Before Lebanon opened, it developed a plan to deal with COVID-19 issues with the Warren County Board of Health. The first of eight scenarios in the district plan describes the response to a student who comes to the school nurse with a 101-degree temperature.
“The nurse will place the student in a sick room which is not the clinic. The student will be required to wear a face-covering in the room.”
The student’s parents or caregivers will be called to pick up the sick student and be referred for COVID-19 testing.
“The classroom will be immediately cleaned and disinfected with students out of the room. The nurse’s station will be cleaned and disinfected immediately and the sick room will be cleaned and disinfected after the student leaves for home. Other areas of the school may be cleaned and disinfected based on the movement of the student. "
Students testing positive are isolated for 10 days by the health department and their family is quarantined for at least two weeks. Staff and other students who came within six feet of the student for 10 or more consecutive minutes are also quarantined for at least two weeks.
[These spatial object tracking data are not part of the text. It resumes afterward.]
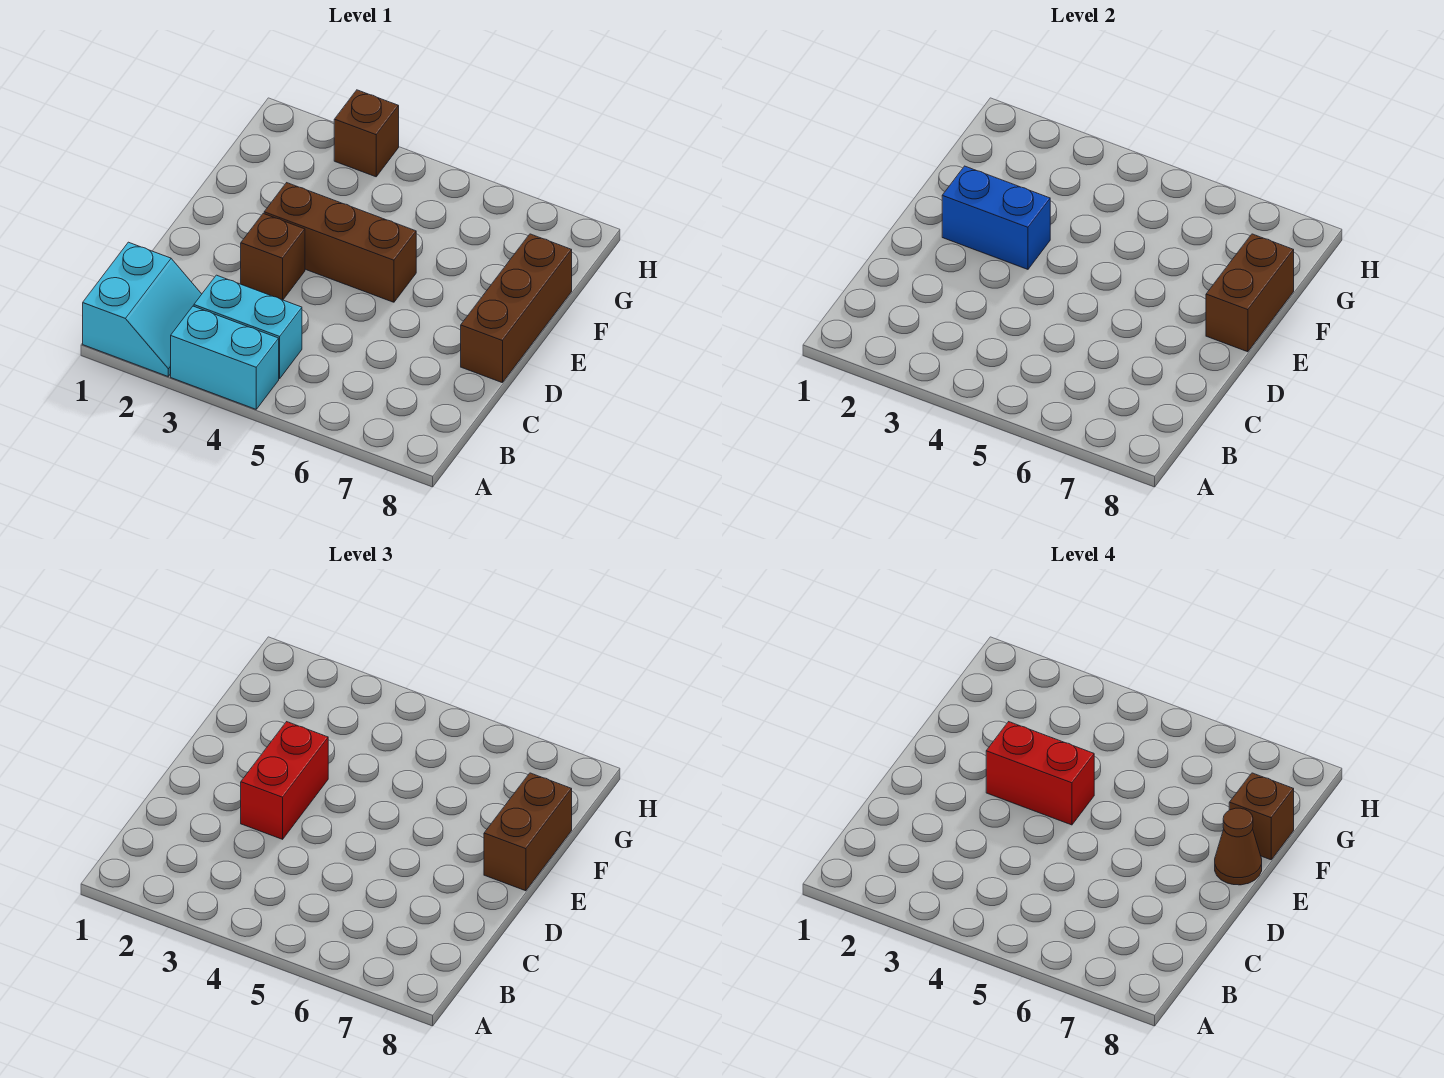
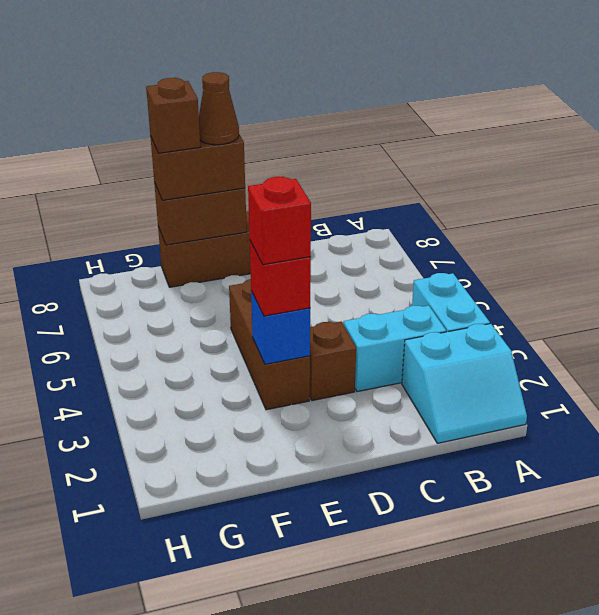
cyan slope A1:B2 level 1 top 1 -> cyan slope A1:B2 level 1 top 2
cyan brick B3:B4 level 1 -> cyan brick B3:C3 level 1
red brick D3:E3 level 3 -> red brick E3 level 3
blue brick E2:E3 level 2 -> blue brick E3 level 2
red brick E3:E4 level 4 -> red brick E3 level 4
brown brick H3 level 1 -> none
“In most cases, this will not be an entire classroom of students. People who come in contact with an exposed person are not quarantined. However, they may choose to self-quarantine."
Students can come back to school after 14 days, once they show no fever a day “without fever-reducing medication and do not have any symptoms of COVID.”
Parents and caregivers will be notified about the positive test and “additional communication” will be sent to other parents and caregivers.
“If the student tests negative for COVID or does not get tested, the student is permitted back at school once she has not had a fever for 24 hours without fever-reducing medication and any other COVID symptoms have improved significantly,” the scenario concludes.